Estendeu a mão em direção ao rosto do ministro, mas ele a interceptou agarrando-a pelo pulso. Para quem estava quase morto a dois dias atrás, ele havia recuperado as forças bem rápido.

 

— Qual é o seu plano? Que tipo de veneno você tem preparado para mim, serpente?

 

"Ha! Tolinho... Se eu quisesse, já estaria morto!" — Pensou, erguendo uma sobrancelha.

 

— Oh, em que tipo de mundo vivemos onde não se pode mais ser genuinamente altruísta? — Levou uma das mãos ao peito, teatralmente ofendida. — Vá em frente, me chame de serpente, bruxa, meretriz! Eu apenas suturei suas feridas, mediquei sua febre, segurei sua mão enquanto delirava… 

 

Puxou a mão de seus dedos ossudos e a jogou contra a própria testa, simulando um princípio de desmaio.

 

— Sim, eu mereço! É isso que ganho por tentar andar no caminho correto! Vá, retribua minha compaixão com a fogueira ou o cadafalso!
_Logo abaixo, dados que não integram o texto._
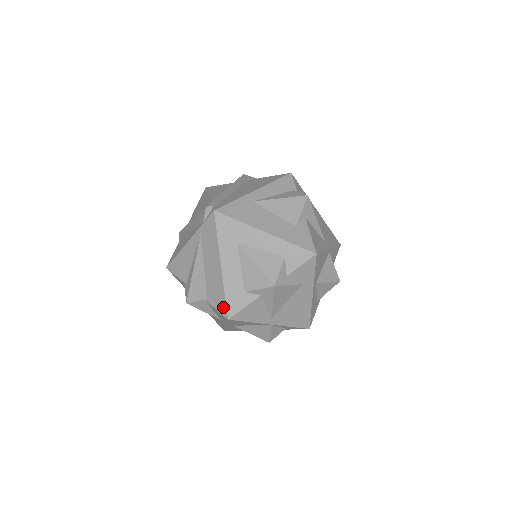
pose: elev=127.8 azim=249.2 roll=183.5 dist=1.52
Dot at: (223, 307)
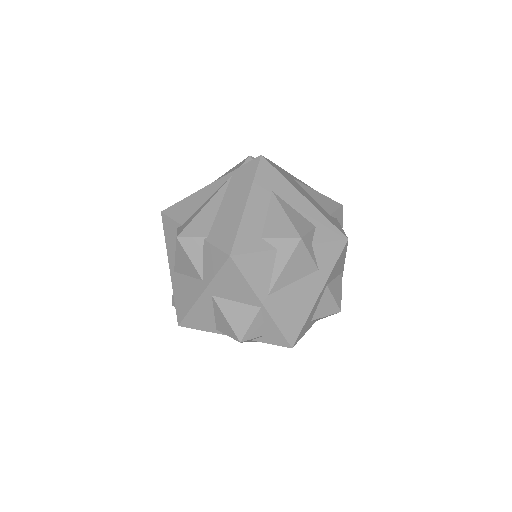
Dot at: (229, 243)
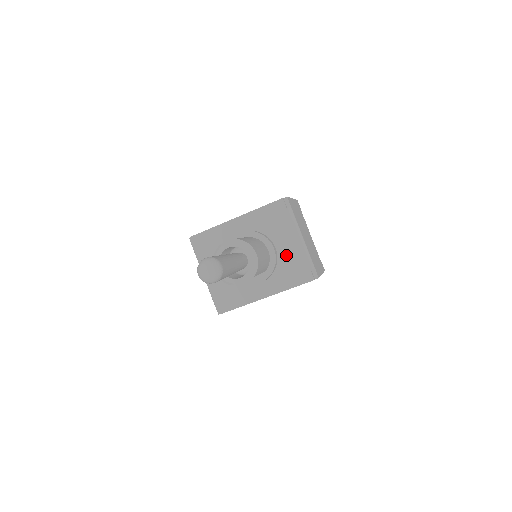
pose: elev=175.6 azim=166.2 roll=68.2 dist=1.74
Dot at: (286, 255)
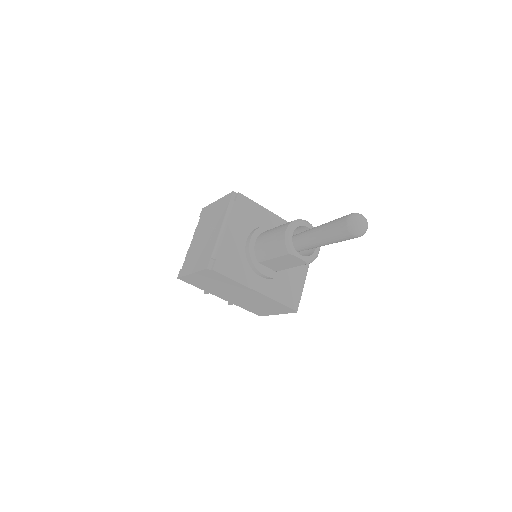
Dot at: (291, 275)
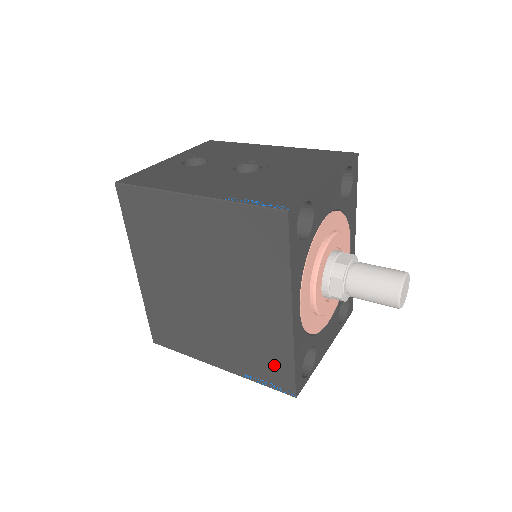
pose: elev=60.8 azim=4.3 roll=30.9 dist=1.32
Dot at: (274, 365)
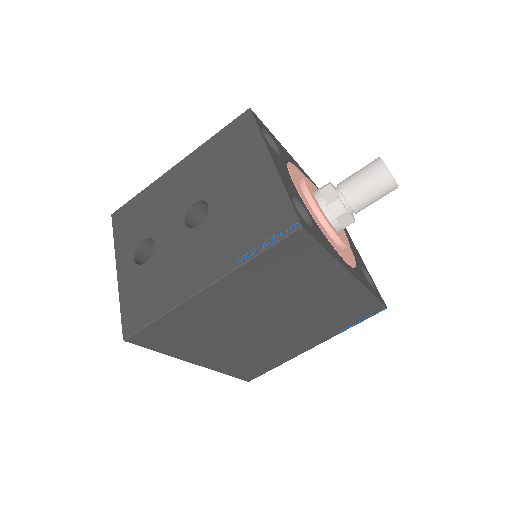
Dot at: (358, 309)
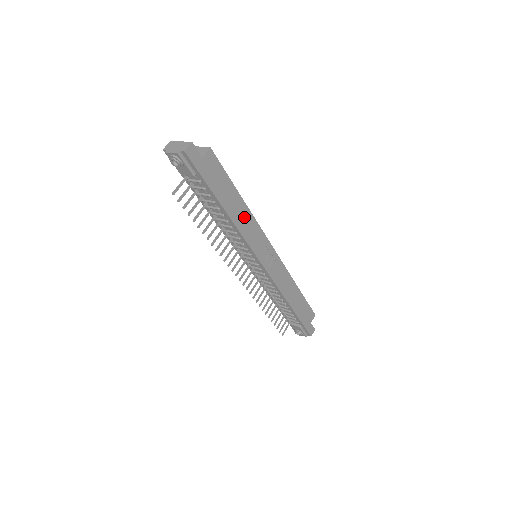
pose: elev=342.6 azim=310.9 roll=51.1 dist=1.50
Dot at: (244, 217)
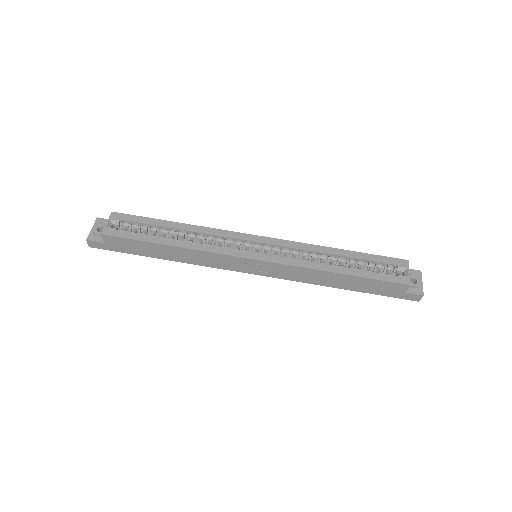
Dot at: (188, 255)
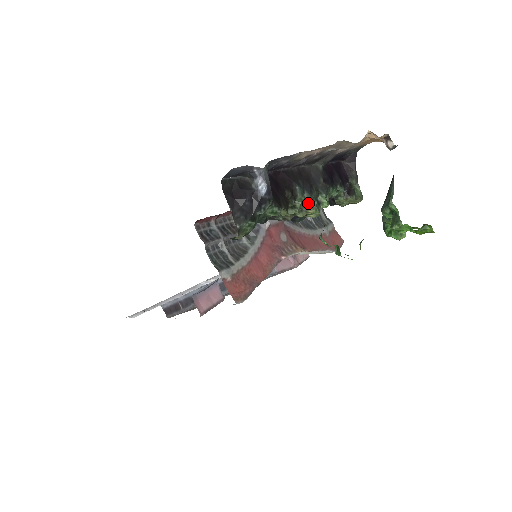
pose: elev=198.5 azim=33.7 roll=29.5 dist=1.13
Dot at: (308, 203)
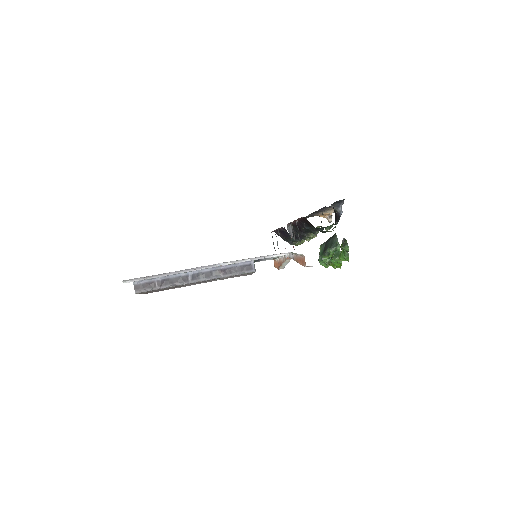
Dot at: occluded
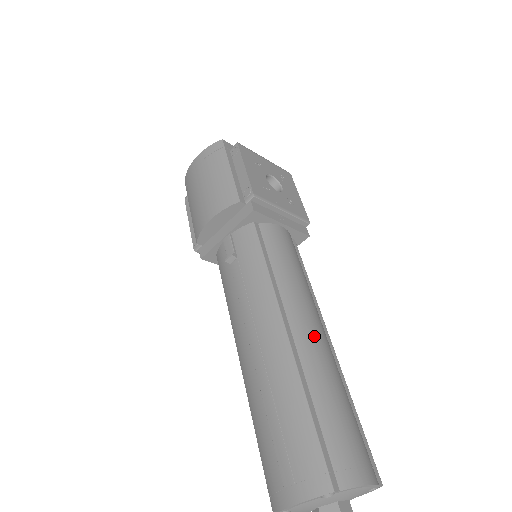
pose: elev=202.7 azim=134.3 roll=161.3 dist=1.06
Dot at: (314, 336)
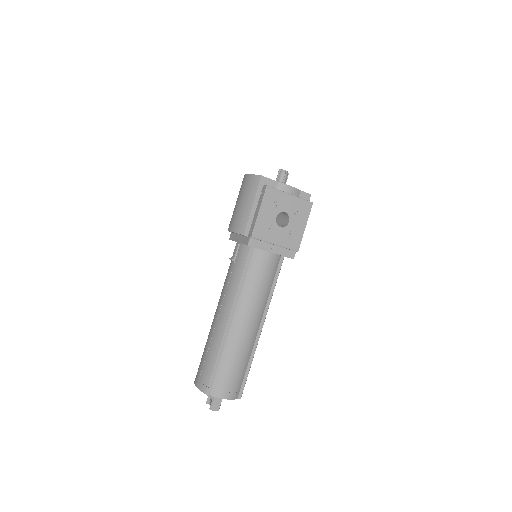
Dot at: (243, 328)
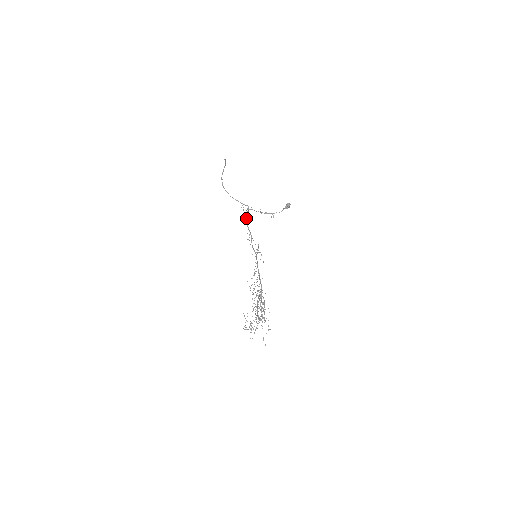
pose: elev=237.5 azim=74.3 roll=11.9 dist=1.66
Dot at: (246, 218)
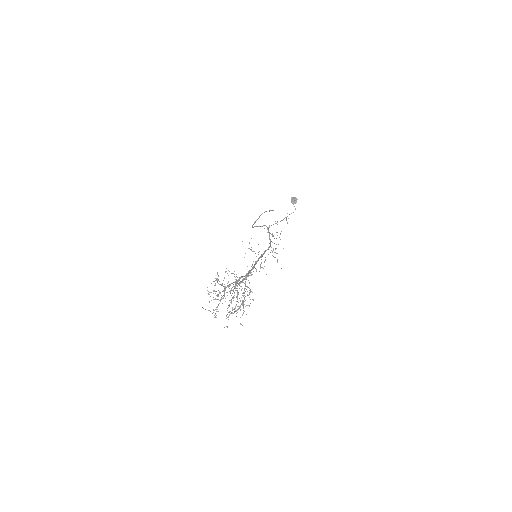
Dot at: (269, 238)
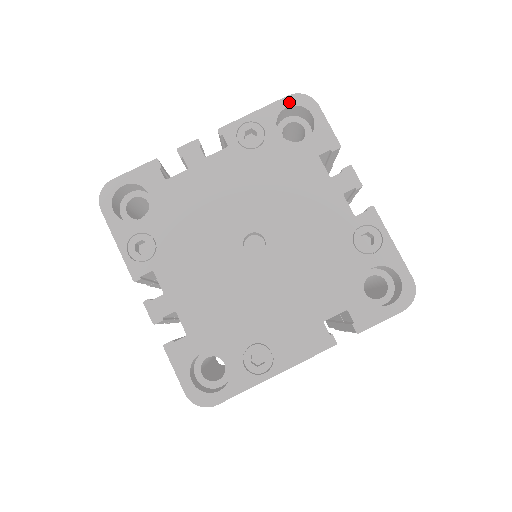
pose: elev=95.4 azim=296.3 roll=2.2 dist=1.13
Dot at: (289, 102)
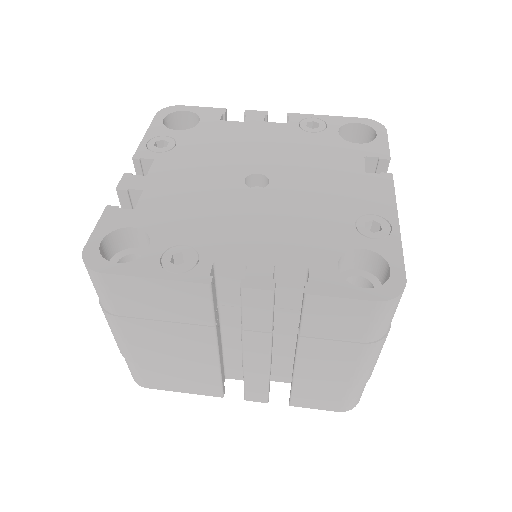
Dot at: (161, 116)
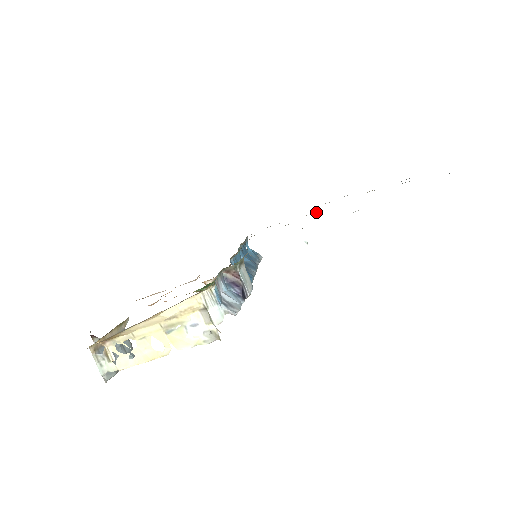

Tranque-me em uma cela escura e me deixe lá para apodrecer! 

 

— Chega, chega! — O juiz bufou, massageando a têmpora não ferida — Está me dando dor de cabeça… Não sou ingrato. Você poupou minha vida, eu pouparei a sua. Mas ainda é suspeita de bruxaria, portanto ficará sob minha custódia até segunda ordem.

 

Gothel sorriu. Aquilo havia saído melhor que a encomenda. Não precisaria fazer esforço absolutamente nenhum para se manter perto do ministro, e teria acesso às suas câmaras pessoais. Mais fácil que roubar princesas de castelos.

 

— Como queira, vossa excelência… — Se inclinou sobre ele na cama e sussurrou ao seu ouvido — Estou em suas mãos… 

 

Aproveitou a proximidade para retirar as ataduras que cobriram a têmpora do homem, verificando seus pontos; graças a seus cuidados, não havia nenhum sinal de infecção. Limpou novamente com cuidado a pele lesionada, e quando colocava novas ataduras notou que Frollo a encarava.

 

— O que foi?

 

— N-nada. — Ele desviou os olhos, visivelmente nervoso. Gothel achou que teria paz e silêncio, mas ele voltou a falar não muito tempo depois. — Uma cigana que sabe ler… Aí está algo que eu nunca havia visto antes (4).

 

“Seu babaca, o quão estúpida você acha que eu sou?” — Pensou, olhando na direção para qual Frollo olhava. Ela havia esquecido o livro que estava lendo sobre a cômoda, um descuido idiota. Não podia se dar ao luxo de revelar muito mais sobre si, especialmente o que sabia ou não fazer.

 

Livre des Merveilles du Monde (5)... Imaginei que esse tipo de história interessaria a uma cigana, mas ainda estou curioso para saber onde aprendeu a ler. E onde aprendeu medicina, também.

 

— Oh, monseigneur, quando se viaja tanto quanto eu já viajei, acaba por aprender muita coisa… 

 

— Estou te dando uma chance de se livrar da acusação de bruxaria. Quanto mais me contar, melhor para você.

 

“E você acha que está em posição de me chantagear? Pobre coitado!” — Gothel o ajudou a se sentar, e retirava agora as bandagens de seu torso. Ele era tão magricela quanto imaginava que seria quando o viu, muito além dos níveis saudáveis. Ela sabia reconhecer quando a magreza era proveniente da forma natural do corpo e quando vinha da subnutrição… Claramente o último era o caso do juiz. Não a surpreendia que alguém que foi capaz de abrir sulcos tão profundos na própria pele também fosse capaz de se submeter à fome. Tudo isso por culpa? Para alcançar um estado espiritual mais elevado? Como se tal coisa fosse possível… Gothel quase tinha pena dele. Quase.

 

— Meu primeiro amor me ensinou a ler. — Não era mentira, mas não entraria em detalhes. — E a medicina aprendi com minha mãe.

 

— E onde sua mãe aprendeu medicina?

 

“Ora essa! Onde você quer chegar, seu tolo? Quer saber o nome do meu primeiro bichinho de estimação também? Quer saber quando tive minha primeira menarca(6)?” — Gothel se apressou em limpar os pontos do juiz e refazer seus curativos.

 

— Ora, com a natureza, monseigneur.

 

— Não me venha com essas histórias estapafúrdias. Ela era uma bruxa, então? Sua medicina vem de feitiçaria?

 

“Mas que homem insuportável!” — Já estava cansada daquela porcaria. Era hora de fazer o ministro mudar de assunto.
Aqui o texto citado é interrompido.